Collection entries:
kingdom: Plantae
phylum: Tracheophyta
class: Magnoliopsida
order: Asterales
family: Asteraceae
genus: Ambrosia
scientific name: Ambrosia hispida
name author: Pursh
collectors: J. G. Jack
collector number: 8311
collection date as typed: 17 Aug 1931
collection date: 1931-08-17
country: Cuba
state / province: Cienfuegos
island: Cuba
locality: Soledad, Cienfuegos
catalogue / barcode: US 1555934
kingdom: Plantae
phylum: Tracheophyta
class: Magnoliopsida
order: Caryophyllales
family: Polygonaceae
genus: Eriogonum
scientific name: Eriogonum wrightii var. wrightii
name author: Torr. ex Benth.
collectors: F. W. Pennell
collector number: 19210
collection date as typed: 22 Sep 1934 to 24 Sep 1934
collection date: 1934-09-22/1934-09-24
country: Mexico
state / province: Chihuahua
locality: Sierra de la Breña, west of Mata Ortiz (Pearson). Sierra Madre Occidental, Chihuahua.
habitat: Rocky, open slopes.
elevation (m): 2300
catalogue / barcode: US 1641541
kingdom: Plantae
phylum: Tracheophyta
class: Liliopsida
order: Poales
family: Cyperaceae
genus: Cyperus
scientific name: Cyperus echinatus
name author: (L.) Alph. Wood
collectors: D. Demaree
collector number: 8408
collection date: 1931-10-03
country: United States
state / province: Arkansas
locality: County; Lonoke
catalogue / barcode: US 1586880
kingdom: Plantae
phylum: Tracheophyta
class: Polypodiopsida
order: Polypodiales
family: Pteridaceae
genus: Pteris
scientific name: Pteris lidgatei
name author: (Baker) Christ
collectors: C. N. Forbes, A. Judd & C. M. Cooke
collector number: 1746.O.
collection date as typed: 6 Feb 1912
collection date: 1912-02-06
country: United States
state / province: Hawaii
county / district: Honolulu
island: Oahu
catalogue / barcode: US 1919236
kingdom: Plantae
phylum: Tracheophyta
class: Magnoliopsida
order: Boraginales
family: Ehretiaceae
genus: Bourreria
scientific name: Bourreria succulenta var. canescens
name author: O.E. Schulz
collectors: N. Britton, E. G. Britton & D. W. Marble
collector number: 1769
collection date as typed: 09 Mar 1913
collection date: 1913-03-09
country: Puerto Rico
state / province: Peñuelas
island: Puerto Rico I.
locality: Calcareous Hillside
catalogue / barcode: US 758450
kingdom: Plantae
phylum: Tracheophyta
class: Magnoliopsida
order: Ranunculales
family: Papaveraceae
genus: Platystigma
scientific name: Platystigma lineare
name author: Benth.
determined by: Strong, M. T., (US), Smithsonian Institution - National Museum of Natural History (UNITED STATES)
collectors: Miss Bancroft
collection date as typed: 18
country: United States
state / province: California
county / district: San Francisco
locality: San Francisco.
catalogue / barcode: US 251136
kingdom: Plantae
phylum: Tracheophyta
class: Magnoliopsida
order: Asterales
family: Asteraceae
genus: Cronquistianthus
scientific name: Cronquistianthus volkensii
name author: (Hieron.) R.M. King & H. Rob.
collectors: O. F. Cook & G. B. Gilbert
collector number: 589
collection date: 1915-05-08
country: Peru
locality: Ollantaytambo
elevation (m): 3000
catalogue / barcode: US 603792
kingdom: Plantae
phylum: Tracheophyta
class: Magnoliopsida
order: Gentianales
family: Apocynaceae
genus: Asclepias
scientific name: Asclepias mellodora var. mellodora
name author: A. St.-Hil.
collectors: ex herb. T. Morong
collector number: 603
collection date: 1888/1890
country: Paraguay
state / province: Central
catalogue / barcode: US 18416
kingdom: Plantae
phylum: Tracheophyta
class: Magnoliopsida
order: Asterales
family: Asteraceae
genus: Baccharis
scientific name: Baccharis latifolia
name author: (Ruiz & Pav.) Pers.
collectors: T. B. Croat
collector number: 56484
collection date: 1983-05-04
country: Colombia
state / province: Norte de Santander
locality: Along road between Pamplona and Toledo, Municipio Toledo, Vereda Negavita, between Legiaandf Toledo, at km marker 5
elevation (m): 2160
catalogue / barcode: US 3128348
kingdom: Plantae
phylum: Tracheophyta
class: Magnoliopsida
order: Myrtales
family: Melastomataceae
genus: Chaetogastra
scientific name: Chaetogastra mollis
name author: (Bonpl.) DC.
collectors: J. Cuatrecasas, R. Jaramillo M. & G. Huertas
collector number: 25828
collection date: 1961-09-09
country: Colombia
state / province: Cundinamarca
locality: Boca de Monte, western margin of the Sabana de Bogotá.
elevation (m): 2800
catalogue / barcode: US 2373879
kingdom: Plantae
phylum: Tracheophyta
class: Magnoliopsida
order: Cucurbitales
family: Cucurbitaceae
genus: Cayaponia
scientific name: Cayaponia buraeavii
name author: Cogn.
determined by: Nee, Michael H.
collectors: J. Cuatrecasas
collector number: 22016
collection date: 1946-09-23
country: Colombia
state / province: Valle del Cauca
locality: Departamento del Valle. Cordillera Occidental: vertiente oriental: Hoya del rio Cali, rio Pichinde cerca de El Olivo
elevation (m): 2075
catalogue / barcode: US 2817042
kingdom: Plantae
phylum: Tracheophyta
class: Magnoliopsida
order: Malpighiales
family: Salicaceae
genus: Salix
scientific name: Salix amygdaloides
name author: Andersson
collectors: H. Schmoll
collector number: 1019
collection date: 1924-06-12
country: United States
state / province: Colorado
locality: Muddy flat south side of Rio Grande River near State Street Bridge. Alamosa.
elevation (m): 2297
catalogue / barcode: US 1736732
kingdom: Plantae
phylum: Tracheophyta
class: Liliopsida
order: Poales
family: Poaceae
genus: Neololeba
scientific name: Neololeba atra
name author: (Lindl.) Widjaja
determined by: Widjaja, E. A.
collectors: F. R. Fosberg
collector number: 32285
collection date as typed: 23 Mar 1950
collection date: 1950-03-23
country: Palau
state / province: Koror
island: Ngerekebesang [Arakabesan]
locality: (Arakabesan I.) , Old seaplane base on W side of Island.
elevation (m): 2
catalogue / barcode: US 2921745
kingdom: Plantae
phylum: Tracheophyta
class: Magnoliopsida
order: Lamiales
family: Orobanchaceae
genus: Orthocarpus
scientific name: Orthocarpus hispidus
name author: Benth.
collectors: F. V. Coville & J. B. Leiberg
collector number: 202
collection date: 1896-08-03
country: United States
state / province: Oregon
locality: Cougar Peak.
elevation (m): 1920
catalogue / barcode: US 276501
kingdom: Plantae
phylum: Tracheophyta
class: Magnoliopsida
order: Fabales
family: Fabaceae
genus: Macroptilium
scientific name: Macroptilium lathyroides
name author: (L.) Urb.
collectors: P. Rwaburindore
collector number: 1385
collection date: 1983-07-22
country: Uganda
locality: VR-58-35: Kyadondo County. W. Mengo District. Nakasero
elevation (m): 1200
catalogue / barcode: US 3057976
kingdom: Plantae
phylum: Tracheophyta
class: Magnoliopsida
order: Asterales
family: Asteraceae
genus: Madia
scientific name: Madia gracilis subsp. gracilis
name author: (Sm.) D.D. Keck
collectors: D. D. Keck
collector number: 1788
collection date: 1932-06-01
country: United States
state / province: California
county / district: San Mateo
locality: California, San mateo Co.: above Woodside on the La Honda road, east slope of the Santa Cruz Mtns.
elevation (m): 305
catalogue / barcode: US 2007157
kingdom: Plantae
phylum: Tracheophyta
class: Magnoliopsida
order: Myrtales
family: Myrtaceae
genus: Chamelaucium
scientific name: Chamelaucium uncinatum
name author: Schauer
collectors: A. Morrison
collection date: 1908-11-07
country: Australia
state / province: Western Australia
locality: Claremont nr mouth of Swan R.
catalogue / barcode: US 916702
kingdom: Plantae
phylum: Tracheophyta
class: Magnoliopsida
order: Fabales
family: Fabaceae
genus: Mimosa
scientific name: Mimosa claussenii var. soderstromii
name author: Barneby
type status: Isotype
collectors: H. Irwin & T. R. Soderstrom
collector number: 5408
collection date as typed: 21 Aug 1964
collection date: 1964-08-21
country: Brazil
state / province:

Set problem — Render the lines between the one holding "locality: Muddy flat" and the one holding "collectors: A. Morrison", inclusive, as a Markdown table with a column No for the running number and a column Line for the text of each line. Leave out any blank lines.

Written response —
| No | Line |
|---|---|
| 1 | locality: Muddy flat south side of Rio Grande River near State Street Bridge. Alamosa. |
| 2 | elevation (m): 2297 |
| 3 | catalogue / barcode: US 1736732 |
| 4 | kingdom: Plantae |
| 5 | phylum: Tracheophyta |
| 6 | class: Liliopsida |
| 7 | order: Poales |
| 8 | family: Poaceae |
| 9 | genus: Neololeba |
| 10 | scientific name: Neololeba atra |
| 11 | name author: (Lindl.) Widjaja |
| 12 | determined by: Widjaja, E. A. |
| 13 | collectors: F. R. Fosberg |
| 14 | collector number: 32285 |
| 15 | collection date as typed: 23 Mar 1950 |
| 16 | collection date: 1950-03-23 |
| 17 | country: Palau |
| 18 | state / province: Koror |
| 19 | island: Ngerekebesang [Arakabesan] |
| 20 | locality: (Arakabesan I.) , Old seaplane base on W side of Island. |
| 21 | elevation (m): 2 |
| 22 | catalogue / barcode: US 2921745 |
| 23 | kingdom: Plantae |
| 24 | phylum: Tracheophyta |
| 25 | class: Magnoliopsida |
| 26 | order: Lamiales |
| 27 | family: Orobanchaceae |
| 28 | genus: Orthocarpus |
| 29 | scientific name: Orthocarpus hispidus |
| 30 | name author: Benth. |
| 31 | collectors: F. V. Coville & J. B. Leiberg |
| 32 | collector number: 202 |
| 33 | collection date: 1896-08-03 |
| 34 | country: United States |
| 35 | state / province: Oregon |
| 36 | locality: Cougar Peak. |
| 37 | elevation (m): 1920 |
| 38 | catalogue / barcode: US 276501 |
| 39 | kingdom: Plantae |
| 40 | phylum: Tracheophyta |
| 41 | class: Magnoliopsida |
| 42 | order: Fabales |
| 43 | family: Fabaceae |
| 44 | genus: Macroptilium |
| 45 | scientific name: Macroptilium lathyroides |
| 46 | name author: (L.) Urb. |
| 47 | collectors: P. Rwaburindore |
| 48 | collector number: 1385 |
| 49 | collection date: 1983-07-22 |
| 50 | country: Uganda |
| 51 | locality: VR-58-35: Kyadondo County. W. Mengo District. Nakasero |
| 52 | elevation (m): 1200 |
| 53 | catalogue / barcode: US 3057976 |
| 54 | kingdom: Plantae |
| 55 | phylum: Tracheophyta |
| 56 | class: Magnoliopsida |
| 57 | order: Asterales |
| 58 | family: Asteraceae |
| 59 | genus: Madia |
| 60 | scientific name: Madia gracilis subsp. gracilis |
| 61 | name author: (Sm.) D.D. Keck |
| 62 | collectors: D. D. Keck |
| 63 | collector number: 1788 |
| 64 | collection date: 1932-06-01 |
| 65 | country: United States |
| 66 | state / province: California |
| 67 | county / district: San Mateo |
| 68 | locality: California, San mateo Co.: above Woodside on the La Honda road, east slope of the Santa Cruz Mtns. |
| 69 | elevation (m): 305 |
| 70 | catalogue / barcode: US 2007157 |
| 71 | kingdom: Plantae |
| 72 | phylum: Tracheophyta |
| 73 | class: Magnoliopsida |
| 74 | order: Myrtales |
| 75 | family: Myrtaceae |
| 76 | genus: Chamelaucium |
| 77 | scientific name: Chamelaucium uncinatum |
| 78 | name author: Schauer |
| 79 | collectors: A. Morrison |